▸ **About this task**
What you return should be each line of the data containing the string "JSON".

▸ **The records**
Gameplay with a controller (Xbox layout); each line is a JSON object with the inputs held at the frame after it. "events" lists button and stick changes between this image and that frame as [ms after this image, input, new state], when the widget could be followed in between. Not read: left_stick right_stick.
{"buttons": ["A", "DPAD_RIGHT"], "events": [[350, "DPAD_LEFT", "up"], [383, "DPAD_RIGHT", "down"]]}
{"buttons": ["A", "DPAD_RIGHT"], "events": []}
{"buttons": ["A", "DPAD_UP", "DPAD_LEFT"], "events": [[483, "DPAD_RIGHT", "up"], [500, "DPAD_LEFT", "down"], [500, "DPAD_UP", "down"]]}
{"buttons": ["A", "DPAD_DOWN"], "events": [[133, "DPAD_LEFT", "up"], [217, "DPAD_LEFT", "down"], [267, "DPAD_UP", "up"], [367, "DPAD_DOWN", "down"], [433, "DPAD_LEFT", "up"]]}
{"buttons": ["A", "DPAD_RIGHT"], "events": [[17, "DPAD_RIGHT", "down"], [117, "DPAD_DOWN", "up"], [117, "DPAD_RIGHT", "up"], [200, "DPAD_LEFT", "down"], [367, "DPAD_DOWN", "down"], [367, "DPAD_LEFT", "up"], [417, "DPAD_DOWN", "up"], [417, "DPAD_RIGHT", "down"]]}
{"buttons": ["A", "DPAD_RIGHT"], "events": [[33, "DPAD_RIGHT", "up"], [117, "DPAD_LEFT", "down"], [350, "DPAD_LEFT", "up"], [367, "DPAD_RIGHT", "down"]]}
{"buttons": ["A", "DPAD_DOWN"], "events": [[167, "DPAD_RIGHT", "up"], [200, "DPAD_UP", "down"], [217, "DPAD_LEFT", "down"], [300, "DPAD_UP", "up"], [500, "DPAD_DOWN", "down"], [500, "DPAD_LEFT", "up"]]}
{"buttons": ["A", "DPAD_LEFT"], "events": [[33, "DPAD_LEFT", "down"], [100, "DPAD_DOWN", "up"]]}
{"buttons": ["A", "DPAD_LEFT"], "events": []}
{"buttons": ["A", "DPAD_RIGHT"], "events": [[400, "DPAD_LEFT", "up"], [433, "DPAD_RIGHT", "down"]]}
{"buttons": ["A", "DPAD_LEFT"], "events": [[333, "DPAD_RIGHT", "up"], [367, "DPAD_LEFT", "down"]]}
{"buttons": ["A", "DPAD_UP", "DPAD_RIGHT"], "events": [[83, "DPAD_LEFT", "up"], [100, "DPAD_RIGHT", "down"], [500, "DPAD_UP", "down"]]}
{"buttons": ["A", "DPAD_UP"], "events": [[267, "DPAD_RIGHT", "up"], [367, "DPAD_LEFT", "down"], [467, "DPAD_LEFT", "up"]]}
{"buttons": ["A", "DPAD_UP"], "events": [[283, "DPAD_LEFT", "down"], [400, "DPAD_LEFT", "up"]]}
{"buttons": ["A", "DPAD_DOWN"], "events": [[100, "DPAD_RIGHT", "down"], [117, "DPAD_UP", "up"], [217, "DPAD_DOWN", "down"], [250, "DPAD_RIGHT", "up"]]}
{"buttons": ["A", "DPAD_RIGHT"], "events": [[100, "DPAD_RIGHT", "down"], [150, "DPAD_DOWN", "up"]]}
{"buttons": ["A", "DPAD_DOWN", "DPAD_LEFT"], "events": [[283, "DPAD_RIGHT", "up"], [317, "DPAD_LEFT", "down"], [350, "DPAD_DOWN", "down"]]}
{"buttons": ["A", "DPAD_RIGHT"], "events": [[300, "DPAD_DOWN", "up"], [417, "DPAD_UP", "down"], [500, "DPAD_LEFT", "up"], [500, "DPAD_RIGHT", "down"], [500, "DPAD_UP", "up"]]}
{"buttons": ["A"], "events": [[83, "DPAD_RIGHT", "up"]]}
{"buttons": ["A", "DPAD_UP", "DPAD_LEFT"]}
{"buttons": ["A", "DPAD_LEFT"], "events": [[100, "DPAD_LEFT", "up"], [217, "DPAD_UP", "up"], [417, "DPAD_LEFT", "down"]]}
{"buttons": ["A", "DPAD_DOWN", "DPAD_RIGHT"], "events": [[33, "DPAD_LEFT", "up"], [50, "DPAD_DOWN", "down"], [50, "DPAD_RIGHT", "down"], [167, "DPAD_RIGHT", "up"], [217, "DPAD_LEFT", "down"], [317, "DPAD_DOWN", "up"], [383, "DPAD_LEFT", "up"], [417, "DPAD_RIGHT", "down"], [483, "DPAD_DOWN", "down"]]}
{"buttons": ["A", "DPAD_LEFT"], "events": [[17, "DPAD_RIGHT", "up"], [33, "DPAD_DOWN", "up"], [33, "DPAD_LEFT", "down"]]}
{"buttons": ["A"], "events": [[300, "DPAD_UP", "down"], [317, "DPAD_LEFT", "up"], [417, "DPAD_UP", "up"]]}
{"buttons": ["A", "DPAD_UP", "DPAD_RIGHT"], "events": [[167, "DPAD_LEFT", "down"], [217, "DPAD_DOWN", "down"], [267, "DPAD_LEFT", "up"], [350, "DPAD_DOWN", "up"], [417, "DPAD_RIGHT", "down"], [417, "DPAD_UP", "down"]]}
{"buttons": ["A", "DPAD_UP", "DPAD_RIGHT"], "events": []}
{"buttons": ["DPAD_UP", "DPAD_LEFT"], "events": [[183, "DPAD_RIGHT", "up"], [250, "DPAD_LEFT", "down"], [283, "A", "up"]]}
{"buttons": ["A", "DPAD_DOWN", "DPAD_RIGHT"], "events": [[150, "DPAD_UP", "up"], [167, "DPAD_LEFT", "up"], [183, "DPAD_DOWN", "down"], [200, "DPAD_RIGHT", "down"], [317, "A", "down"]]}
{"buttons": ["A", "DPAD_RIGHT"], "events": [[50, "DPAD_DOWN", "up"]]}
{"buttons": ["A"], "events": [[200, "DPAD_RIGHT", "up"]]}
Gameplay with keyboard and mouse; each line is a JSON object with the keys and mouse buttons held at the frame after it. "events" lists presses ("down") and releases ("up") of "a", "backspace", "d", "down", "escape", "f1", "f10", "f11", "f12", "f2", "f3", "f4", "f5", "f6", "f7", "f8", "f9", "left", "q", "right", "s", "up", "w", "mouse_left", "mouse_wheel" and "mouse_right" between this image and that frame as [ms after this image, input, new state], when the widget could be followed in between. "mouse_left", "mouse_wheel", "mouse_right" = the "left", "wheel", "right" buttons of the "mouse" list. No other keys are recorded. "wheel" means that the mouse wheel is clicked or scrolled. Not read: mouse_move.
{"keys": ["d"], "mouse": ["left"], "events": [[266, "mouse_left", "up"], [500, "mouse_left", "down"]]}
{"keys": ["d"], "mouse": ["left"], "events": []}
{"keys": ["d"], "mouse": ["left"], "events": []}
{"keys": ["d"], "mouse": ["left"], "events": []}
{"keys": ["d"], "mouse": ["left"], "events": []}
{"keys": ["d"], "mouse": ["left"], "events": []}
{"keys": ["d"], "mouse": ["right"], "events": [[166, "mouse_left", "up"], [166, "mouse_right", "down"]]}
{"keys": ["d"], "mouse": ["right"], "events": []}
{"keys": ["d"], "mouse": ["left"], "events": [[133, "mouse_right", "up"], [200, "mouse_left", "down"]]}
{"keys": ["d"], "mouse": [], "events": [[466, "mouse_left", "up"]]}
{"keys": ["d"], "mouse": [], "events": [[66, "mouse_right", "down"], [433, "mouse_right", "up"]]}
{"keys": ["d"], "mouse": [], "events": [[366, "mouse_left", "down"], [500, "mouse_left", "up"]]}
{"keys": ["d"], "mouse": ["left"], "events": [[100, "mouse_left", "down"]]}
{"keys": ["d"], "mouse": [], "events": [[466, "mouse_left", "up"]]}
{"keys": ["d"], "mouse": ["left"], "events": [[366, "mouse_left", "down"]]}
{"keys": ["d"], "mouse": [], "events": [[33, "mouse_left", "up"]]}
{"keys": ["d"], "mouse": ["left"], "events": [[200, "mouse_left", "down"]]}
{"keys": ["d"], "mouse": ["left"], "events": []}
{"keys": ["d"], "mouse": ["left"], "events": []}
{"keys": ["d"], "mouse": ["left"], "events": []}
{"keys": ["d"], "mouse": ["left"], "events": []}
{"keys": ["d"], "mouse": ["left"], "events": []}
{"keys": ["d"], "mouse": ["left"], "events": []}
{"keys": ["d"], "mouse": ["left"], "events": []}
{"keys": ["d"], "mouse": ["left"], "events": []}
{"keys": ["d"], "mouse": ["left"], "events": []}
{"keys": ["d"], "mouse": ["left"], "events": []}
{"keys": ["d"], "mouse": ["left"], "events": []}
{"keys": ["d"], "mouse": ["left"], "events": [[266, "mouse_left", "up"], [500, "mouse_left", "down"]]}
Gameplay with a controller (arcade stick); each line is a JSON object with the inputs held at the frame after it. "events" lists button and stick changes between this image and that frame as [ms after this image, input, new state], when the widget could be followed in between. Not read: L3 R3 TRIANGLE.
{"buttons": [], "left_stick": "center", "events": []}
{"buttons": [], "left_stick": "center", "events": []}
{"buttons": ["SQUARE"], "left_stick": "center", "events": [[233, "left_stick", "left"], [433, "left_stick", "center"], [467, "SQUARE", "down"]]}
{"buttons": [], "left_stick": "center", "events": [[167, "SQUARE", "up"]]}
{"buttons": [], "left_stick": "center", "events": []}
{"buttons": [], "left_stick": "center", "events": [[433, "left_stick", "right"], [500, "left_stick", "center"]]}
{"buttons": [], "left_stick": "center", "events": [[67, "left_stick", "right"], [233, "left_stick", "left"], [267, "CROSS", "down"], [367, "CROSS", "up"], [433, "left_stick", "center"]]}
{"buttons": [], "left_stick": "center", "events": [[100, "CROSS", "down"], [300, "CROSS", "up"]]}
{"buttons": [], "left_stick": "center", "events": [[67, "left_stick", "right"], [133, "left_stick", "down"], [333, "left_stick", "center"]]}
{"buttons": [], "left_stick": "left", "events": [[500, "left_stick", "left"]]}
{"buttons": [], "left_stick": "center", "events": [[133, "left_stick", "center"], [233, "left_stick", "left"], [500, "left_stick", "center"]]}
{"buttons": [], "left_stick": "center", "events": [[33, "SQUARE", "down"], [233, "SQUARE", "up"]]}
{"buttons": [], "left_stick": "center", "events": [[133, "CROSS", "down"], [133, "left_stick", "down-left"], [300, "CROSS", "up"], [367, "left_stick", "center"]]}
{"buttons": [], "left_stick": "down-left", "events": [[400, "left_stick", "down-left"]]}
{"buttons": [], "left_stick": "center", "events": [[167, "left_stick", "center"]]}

▸ **Task response**
Gameplay with a controller (Xbox layout); each line is a JSON object with the inputs held at the frame after it. "events" lists button and stick changes between this image and that frame as [ms after this image, input, new state], when the widget could be followed in between. Not read: left_stick right_stick.
Gameplay with keyboard and mouse; each line is a JSON object with the keys and mouse buttons held at the frame after it. "events" lists presses ("down") and releases ("up") of "a", "backspace", "d", "down", "escape", "f1", "f10", "f11", "f12", "f2", "f3", "f4", "f5", "f6", "f7", "f8", "f9", "left", "q", "right", "s", "up", "w", "mouse_left", "mouse_wheel" and "mouse_right" between this image and that frame as [ms after this image, input, new state], when the widget could be followed in between. "mouse_left", "mouse_wheel", "mouse_right" = the "left", "wheel", "right" buttons of the "mouse" list. No other keys are recorded. "wheel" means that the mouse wheel is clicked or scrolled. Not read: mouse_move.
Gameplay with a controller (arcade stick); each line is a JSON object with the inputs held at the frame after it. "events" lists button and stick changes between this image and that frame as [ms after this image, input, new state], when the widget could be followed in between. Not read: L3 R3 TRIANGLE.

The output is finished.